**Activity 1**
Revise the passage on building detection from "These likelihood estimates" to "measure is exceeded.", putting "outlines" in place of "boundaries".
**Activity 2**
Extend the passage on building detection in aerial imagery beyond its final sentence.

142
Recent work has addressed the problem of fusing the
information provided by analysis systems such as BABE,
SHADE, SHAVE, and GROUPER into more complete and
accurate sets of building hypotheses. A monocular fusion
system has been developed that merges the geometric
building boundaries into composite boundaries. Figure 4
shows the fusion result for the Washington, D.C. scene.
Performance analysis indicates that the percentage of
building pixels identified correctly in this scene for SHADE,
SHAVE and GROUPER is 37.5%, 47.2%, and 48.7%,
respectively. The results of monocular fusion, however,
improve the overall building pixel classification rate to
77.7%. We have performed fusion analysis over a test
database of 8 images and have observed similar performance
improvements 10, .
2.1 Further Issues in Monocular Fusion
The problems of building structure hypothesis integration
are amenable to the techniques of information fusion. Recent
work in this area has shown that simple image processing
techniques can integrate complementary sources of building
hypothesis data to provide improved detection of man-made
objects in aerial imagery 11 . These building fusion methods
provide a simple and effective means for increasing the
building detection rate for a scene. There remain, however,
other issues to be addressed in the fusion of monocular scene
analysis systems.
The fusion techniques produce qualitatively accurate
building delineations, in the sense that few buildings are
overlooked in the extraction process; quantitative
delineations, however, are typically poor due to the
accumulation of delineation errors in the data produced by
the monocular analysis subsystems. While applications such
as flight simulation are not necessarily adversely affected by
this problem, cartographic applications may require very
accurate delineations of man-made structures. We would
like to address this issue by examining the interactions
between data during the information fusion process. For
example, during the fusion process, an estimate of "building
density" can be produced; that is, an estimate of the
likelihood of building structure for each pixel in an image.
These likelihood estimates could be used to refine the fused
building delineations. In addition, the fusion process
provides a composite set of building boundaries. Various
subsets of these boundaries could be combined and evaluated
with respect to image gradient, shadow casting, and disparity
measures to produce improved boundaries. Another
approach would use these boundaries as intermediate results
to be analyzed by each of the component monocular analysis
systems. These systems could refine their initial building
estimates in accordance with the fused boundaries, and then
these refined estimates could themselves be integrated to
produce improved fusions. This idea suggests an iterative
process in which building fusions are used to refine their
components until some quality measure is exceeded.
If multiple views of a scene are available, either from
different vantage points, or from sensors with different
spectral characteristics, then more information is available
for an information fusion process. Under the cooperative-
methods paradigm, monocular analysis techniques could be
applied to multiple images to produce initial building
detection data, which could then be integrated by information
fusion techniques to produce improved building detection
rates for the scene. Although multiple sets of data may not
always be available, their presence requires the development
and/or extension of fusion techniques to take advantage of
the additional information such data provides.
3 Improvement and Interpretation of 3D Scene
Analysis
The main goal of many vision systems, and in particular
automated cartographic feature extraction systems, is to
recover the three-dimensional structure of a scene. Stereo
analysis is a common technique used for this problem, and
much work has been done in this area. Nevertheless, the
difficulty of the task (in terms of registration and stereo
matching) limits the success of any single technique. To
obtain complete and accurate height estimates for a scene, it
seems clear that we will need to utilize more knowledge than
that used by any stereo matching process. Some work is
being done on the interpolation of sparse disparity
information to generate reliable and dense height
information, and work is being done on post-processing of
stereo matching results to ensure consistency of the derived
height estimates.

**Data supplied**
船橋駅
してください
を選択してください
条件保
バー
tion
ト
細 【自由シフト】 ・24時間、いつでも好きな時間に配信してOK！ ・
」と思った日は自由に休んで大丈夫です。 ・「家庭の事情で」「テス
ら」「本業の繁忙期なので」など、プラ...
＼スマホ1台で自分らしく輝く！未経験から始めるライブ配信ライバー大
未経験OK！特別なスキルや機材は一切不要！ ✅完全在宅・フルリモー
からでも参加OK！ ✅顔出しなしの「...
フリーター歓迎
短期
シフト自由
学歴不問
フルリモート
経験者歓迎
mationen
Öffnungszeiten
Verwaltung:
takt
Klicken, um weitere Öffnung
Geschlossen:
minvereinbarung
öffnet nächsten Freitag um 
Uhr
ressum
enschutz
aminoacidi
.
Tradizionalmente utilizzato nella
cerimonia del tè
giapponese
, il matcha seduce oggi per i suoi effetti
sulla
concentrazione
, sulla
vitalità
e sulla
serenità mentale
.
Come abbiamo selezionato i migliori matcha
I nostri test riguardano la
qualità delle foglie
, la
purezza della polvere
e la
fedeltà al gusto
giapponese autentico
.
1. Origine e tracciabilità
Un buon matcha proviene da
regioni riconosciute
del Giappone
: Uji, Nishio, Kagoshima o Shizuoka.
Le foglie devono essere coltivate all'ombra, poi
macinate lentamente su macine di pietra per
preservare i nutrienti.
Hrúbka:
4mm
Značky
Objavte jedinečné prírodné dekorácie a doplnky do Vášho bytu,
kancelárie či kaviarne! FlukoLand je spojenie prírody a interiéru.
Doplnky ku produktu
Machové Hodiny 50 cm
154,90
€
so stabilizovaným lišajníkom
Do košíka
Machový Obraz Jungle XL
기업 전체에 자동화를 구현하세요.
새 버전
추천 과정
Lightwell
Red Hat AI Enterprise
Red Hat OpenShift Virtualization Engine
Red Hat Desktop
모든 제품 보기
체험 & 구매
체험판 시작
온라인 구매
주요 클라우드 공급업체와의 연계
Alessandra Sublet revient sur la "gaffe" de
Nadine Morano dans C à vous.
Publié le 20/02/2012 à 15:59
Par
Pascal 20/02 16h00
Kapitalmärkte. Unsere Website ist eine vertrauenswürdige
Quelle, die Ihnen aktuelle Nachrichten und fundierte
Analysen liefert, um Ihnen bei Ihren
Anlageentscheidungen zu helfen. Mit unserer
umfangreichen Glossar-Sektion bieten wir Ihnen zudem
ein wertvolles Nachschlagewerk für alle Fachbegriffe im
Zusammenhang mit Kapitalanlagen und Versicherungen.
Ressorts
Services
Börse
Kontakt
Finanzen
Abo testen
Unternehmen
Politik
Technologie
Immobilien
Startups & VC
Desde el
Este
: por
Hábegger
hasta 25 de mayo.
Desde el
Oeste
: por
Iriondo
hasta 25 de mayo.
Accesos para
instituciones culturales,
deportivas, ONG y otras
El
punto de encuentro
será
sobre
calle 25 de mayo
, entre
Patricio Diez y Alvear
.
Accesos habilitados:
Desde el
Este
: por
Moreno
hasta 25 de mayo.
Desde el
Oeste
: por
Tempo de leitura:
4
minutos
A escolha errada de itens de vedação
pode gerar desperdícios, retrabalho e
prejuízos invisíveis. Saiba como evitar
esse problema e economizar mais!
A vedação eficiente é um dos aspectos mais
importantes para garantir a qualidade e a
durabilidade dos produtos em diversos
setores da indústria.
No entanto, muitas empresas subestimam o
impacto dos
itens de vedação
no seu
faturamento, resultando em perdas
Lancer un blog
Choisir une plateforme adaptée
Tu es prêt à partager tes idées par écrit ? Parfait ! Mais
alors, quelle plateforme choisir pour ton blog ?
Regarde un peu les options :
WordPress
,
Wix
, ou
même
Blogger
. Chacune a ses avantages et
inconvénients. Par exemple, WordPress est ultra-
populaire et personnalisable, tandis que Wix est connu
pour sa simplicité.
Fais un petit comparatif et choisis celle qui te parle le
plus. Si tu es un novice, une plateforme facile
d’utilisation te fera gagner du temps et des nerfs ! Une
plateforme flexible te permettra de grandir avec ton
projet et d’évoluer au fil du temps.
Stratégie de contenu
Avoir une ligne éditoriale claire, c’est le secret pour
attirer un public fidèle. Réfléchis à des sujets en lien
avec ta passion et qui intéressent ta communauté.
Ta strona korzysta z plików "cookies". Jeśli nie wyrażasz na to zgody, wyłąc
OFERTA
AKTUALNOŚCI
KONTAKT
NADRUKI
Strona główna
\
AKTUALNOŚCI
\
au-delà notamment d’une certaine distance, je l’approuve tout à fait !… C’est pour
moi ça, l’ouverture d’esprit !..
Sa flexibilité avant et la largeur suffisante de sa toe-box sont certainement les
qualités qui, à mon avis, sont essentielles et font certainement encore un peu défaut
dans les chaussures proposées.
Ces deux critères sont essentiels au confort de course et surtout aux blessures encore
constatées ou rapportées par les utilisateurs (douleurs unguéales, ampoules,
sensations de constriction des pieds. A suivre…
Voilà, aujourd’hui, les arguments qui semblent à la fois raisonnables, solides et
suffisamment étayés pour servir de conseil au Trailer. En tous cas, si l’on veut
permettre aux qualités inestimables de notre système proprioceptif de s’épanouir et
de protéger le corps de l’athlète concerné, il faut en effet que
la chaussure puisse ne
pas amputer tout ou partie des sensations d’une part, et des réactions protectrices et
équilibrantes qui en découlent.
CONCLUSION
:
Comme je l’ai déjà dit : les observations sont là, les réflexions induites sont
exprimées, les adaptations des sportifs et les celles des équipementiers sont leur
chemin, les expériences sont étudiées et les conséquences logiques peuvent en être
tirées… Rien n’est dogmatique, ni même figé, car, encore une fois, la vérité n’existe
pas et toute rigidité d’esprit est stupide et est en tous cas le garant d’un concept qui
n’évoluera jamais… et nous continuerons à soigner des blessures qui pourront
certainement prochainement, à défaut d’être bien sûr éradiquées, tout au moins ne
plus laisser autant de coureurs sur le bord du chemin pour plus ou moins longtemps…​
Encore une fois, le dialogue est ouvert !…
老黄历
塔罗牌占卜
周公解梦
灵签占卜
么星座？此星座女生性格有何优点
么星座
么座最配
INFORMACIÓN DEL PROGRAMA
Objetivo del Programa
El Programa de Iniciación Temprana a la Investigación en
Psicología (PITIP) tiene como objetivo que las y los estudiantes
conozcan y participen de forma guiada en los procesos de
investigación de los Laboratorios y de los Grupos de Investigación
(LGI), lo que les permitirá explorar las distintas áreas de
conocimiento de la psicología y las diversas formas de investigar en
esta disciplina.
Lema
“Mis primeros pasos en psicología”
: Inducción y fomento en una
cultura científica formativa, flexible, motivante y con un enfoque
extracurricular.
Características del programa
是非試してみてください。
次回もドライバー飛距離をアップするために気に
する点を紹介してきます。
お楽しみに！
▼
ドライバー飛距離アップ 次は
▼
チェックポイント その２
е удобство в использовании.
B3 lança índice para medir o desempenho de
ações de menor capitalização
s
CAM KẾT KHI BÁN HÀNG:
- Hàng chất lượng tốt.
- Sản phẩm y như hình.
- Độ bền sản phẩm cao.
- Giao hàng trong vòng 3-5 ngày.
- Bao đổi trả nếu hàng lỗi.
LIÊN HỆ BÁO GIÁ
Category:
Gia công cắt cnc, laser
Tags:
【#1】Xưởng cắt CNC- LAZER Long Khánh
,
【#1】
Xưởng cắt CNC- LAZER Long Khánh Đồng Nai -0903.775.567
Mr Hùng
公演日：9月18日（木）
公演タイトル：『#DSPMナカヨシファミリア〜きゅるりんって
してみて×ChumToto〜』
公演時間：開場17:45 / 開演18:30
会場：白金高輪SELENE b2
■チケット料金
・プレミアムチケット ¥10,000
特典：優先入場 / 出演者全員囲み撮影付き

**Written reply 1**
These likelihood estimates could be used to refine the fused
building delineations. In addition, the fusion process
provides a composite set of building outlines. Various
subsets of these outlines could be combined and evaluated
with respect to image gradient, shadow casting, and disparity
measures to produce improved outlines. Another
approach would use these outlines as intermediate results
to be analyzed by each of the component monocular analysis
systems. These systems could refine their initial building
estimates in accordance with the fused outlines, and then
these refined estimates could themselves be integrated to
produce improved fusions. This idea suggests an iterative
process in which building fusions are used to refine their
components until some quality measure is exceeded.

**Written reply 2**
Many three-dimensional estimation improvement
approaches use external knowledge about the scene, in the
form of models that constrain certain aspects of scene
structure. An interesting approach would he the use of
information from multiple sources to achieve consistent
disparity results, by applying a simple information fusion
model. Such an approach allows for the integration of
incomplete and inconsistent information to refine height
estimates.
Initial work under this paradigm used a region-based
interpretation model for the information fusion and
refinement process 7 . The assumption of this model is that
uniform image radiometry is produced by planar surfaces, of
specific orientations and materials. Under this assumption,
the segmentation of the monocular images into fine surface
patches of nearly homogeneous intensity will ideally result in
a segmentation delineating planar surfaces in the scene.
Having obtained segmentations of the images in which
regions of nearly homogeneous intensity are delineated, it
becomes possible to refine initial height estimates for the
scene. Since each region is assumed to correspond to a
planar surface in the scene, we can assign disparity values to
each region to produce an initial refinement of the height
estimates. This is done by histogramming the disparity
values of each region and selecting the most representative
value for the region. Figure 5 shows a smoothed image of an
industrial area in Washington, D.C. Figure 6 shows a
segmentation obtained by a recursive histogram splitting
technique 12 , and Figure 7 shows a refined S2 disparity
map 13 .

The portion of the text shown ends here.